Таким же золотистым и бледным показалось мне и лицо польской девушки, что несла на коромысле ведра воды. Она поставила ведра на землю, прикрыла глаза ладонью, долго смотрела на медленно погромыхивающие вагоны, потом отбросила прядь волос, упавшую на лицо, и снова взялась за ведра.

Высокие черные распятья стояли на перекрестках. Около них сидели с вязаньем старухи и паслись на привязи козы. В маленькой часовне-каплице горели свечи, но внутри я никого не заметил. И все так же золотисто и бледно блестели поля, и маленькие реки текли по ним, медленно переливая по песчаному дну золотистую и бледную воду.

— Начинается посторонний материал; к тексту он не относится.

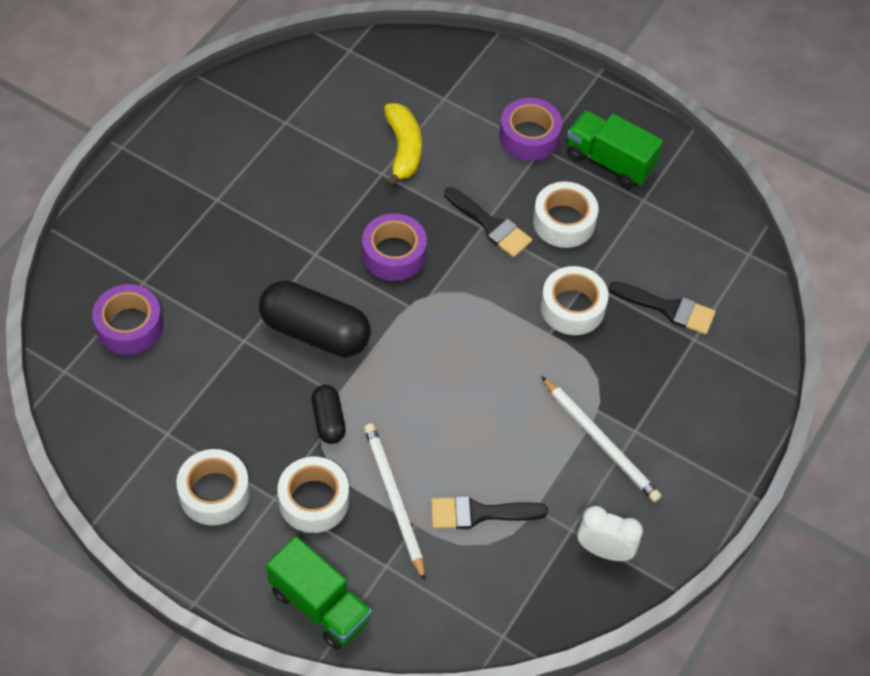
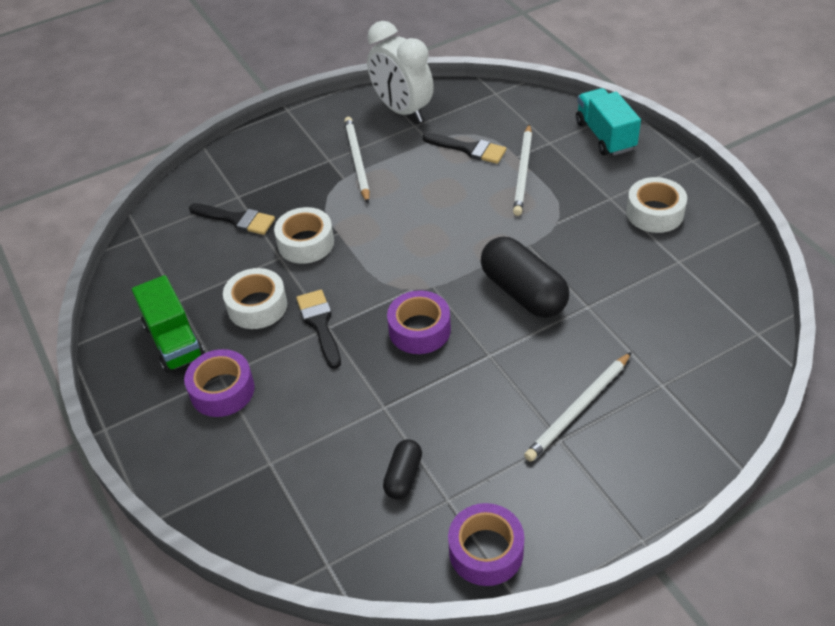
camera: 145 degrees left, 10 degrees down
(129, 326) = (687, 350): purple tape -> purple tape (486, 551)
(211, 231) = (578, 409): none -> white pencil
(314, 500) = (581, 188): white tape -> none
(320, 605) = (605, 136): green truck -> turquoise truck
(328, 420) = (545, 230): black capsule -> black capsule (403, 476)
(403, 149) = (347, 422): yellow banana -> none
(604, 550) = (402, 110): white clock -> white clock, size x1.72
(668, 309) = (236, 219): black brush -> black brush turned 150 degrees clockwise

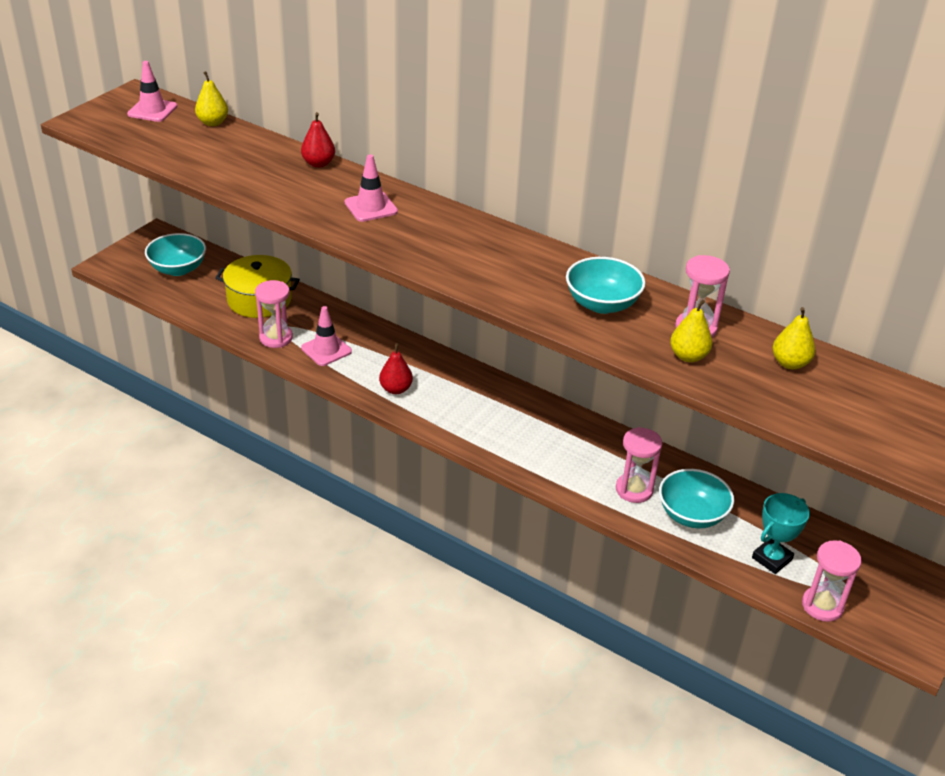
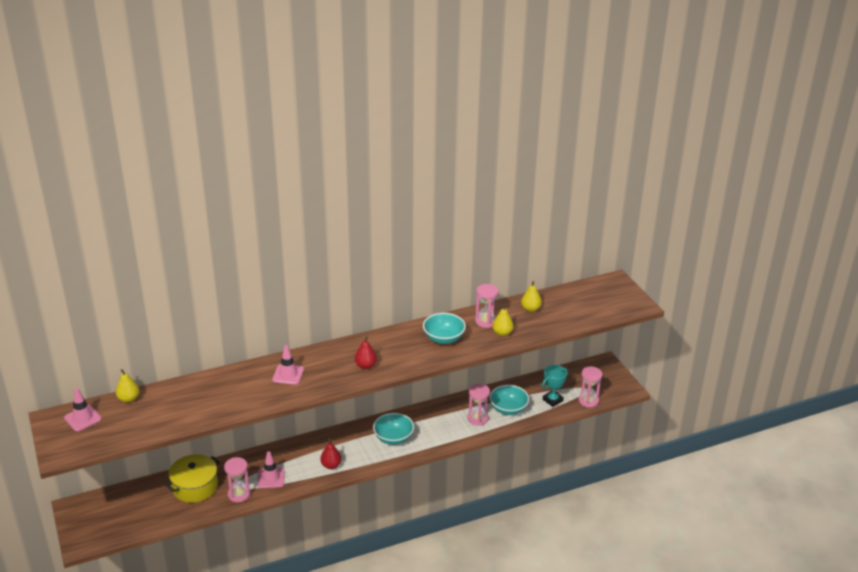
camera: 55 degrees left, 5 degrees down
(178, 269) = (123, 511): turquoise bowl -> turquoise bowl (393, 438)
(318, 164) = (223, 376): red pear -> red pear (365, 366)
(772, 559) = (552, 400): turquoise trophy -> turquoise trophy turned 60 degrees clockwise

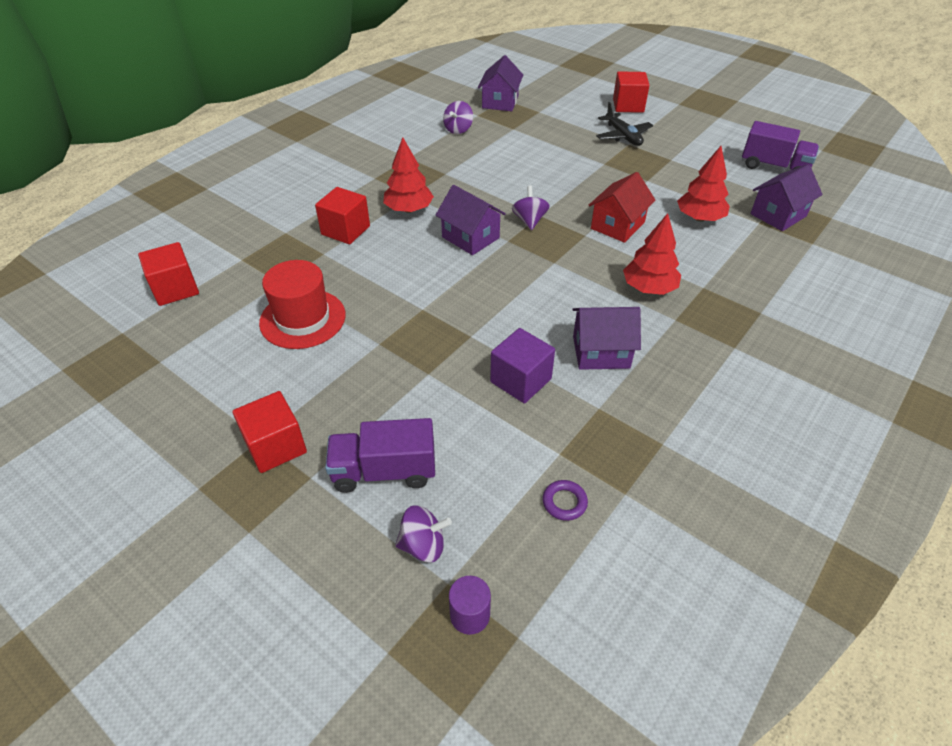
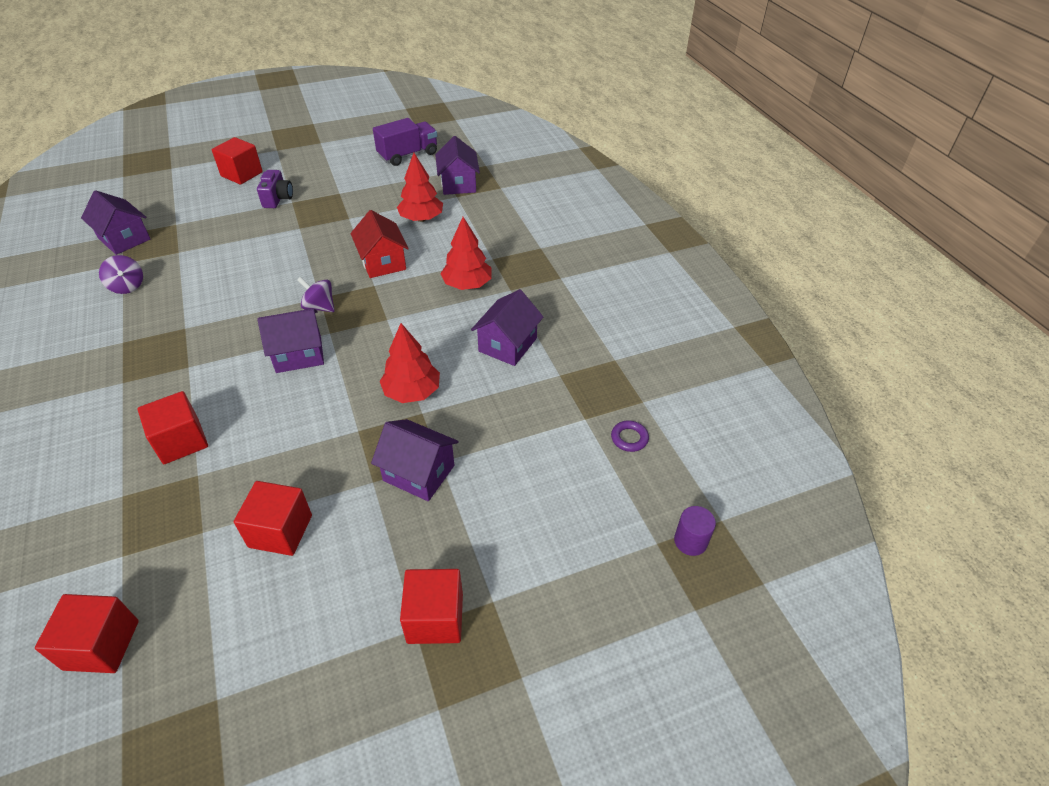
camera: 60 degrees left, 0 degrees up
(302, 319) = (280, 531): red hat -> red cube
(384, 471) = (524, 540): purple truck -> none
(407, 366) = (419, 473): none -> purple house
(409, 209) = (207, 378): red tree -> red tree (412, 392)
(423, 545) = (614, 544): purple spinning top -> none
(520, 380) = (497, 405): purple cube -> none
(623, 136) = (278, 199): black plane -> purple camera

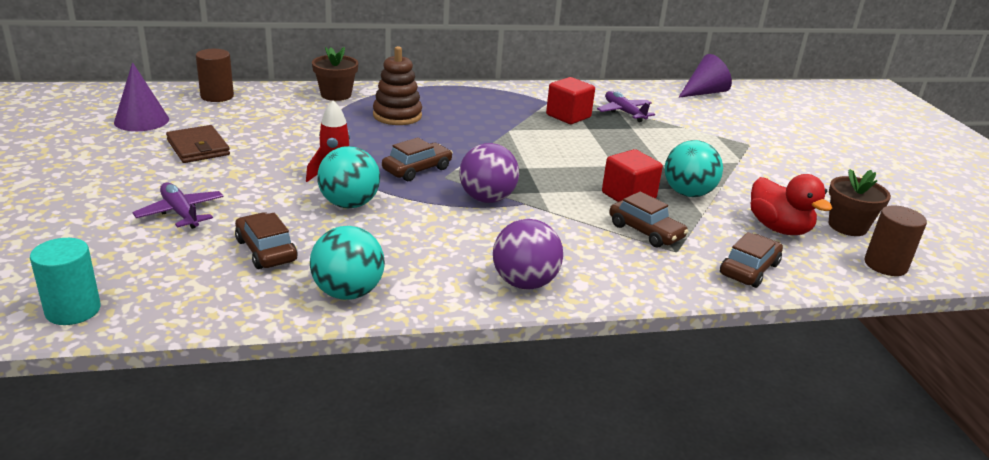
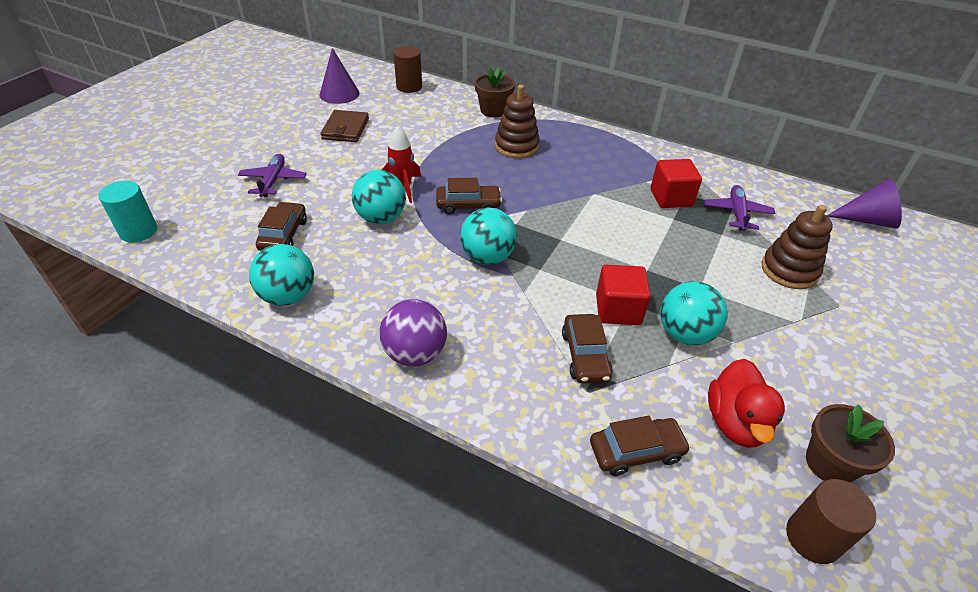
camera: 40 degrees right, 15 degrees up
(487, 199) = (487, 257): purple ball -> turquoise ball
(698, 135) = (789, 270): none -> brown stacking toy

«Где же война?» — спрашивал я себя. Поезд прошел мимо крепости Ивангород. Вдалеке за Вислой виднелись ее зеленые верки и высокие пни от срубленных во время осады вековых осокорей.

И вдруг я увидел: от полотна дороги до самого горизонта тянулись рядами через болотистую лощину залитые водой, наспех вырытые окопы. Поезд шел по высокой дамбе. Паровоз засвистел, заскрежетали тормоза, и мы остановились — путь через Вислу был почему-то закрыт.

В наступившей тишине стало слышно, как в крепости поет сигнальный рожок горниста.

Санитары начали выскакивать из вагонов.

— Мы здесь простоим целый час, — крикнул мне Романин. — Пойдемте!

Мы сбежали по крутому откосу, прошли вдоль окопов, и я начал различать в траве, выросшей, очевидно, уже после боя, множество обрывков бумаги и погнутых консервных жестянок. Они были откупорены, видимо, наспех, может быть даже штыками. Зазубренные края жестянок покрылись ржавчиной, похожей на сухую кровь.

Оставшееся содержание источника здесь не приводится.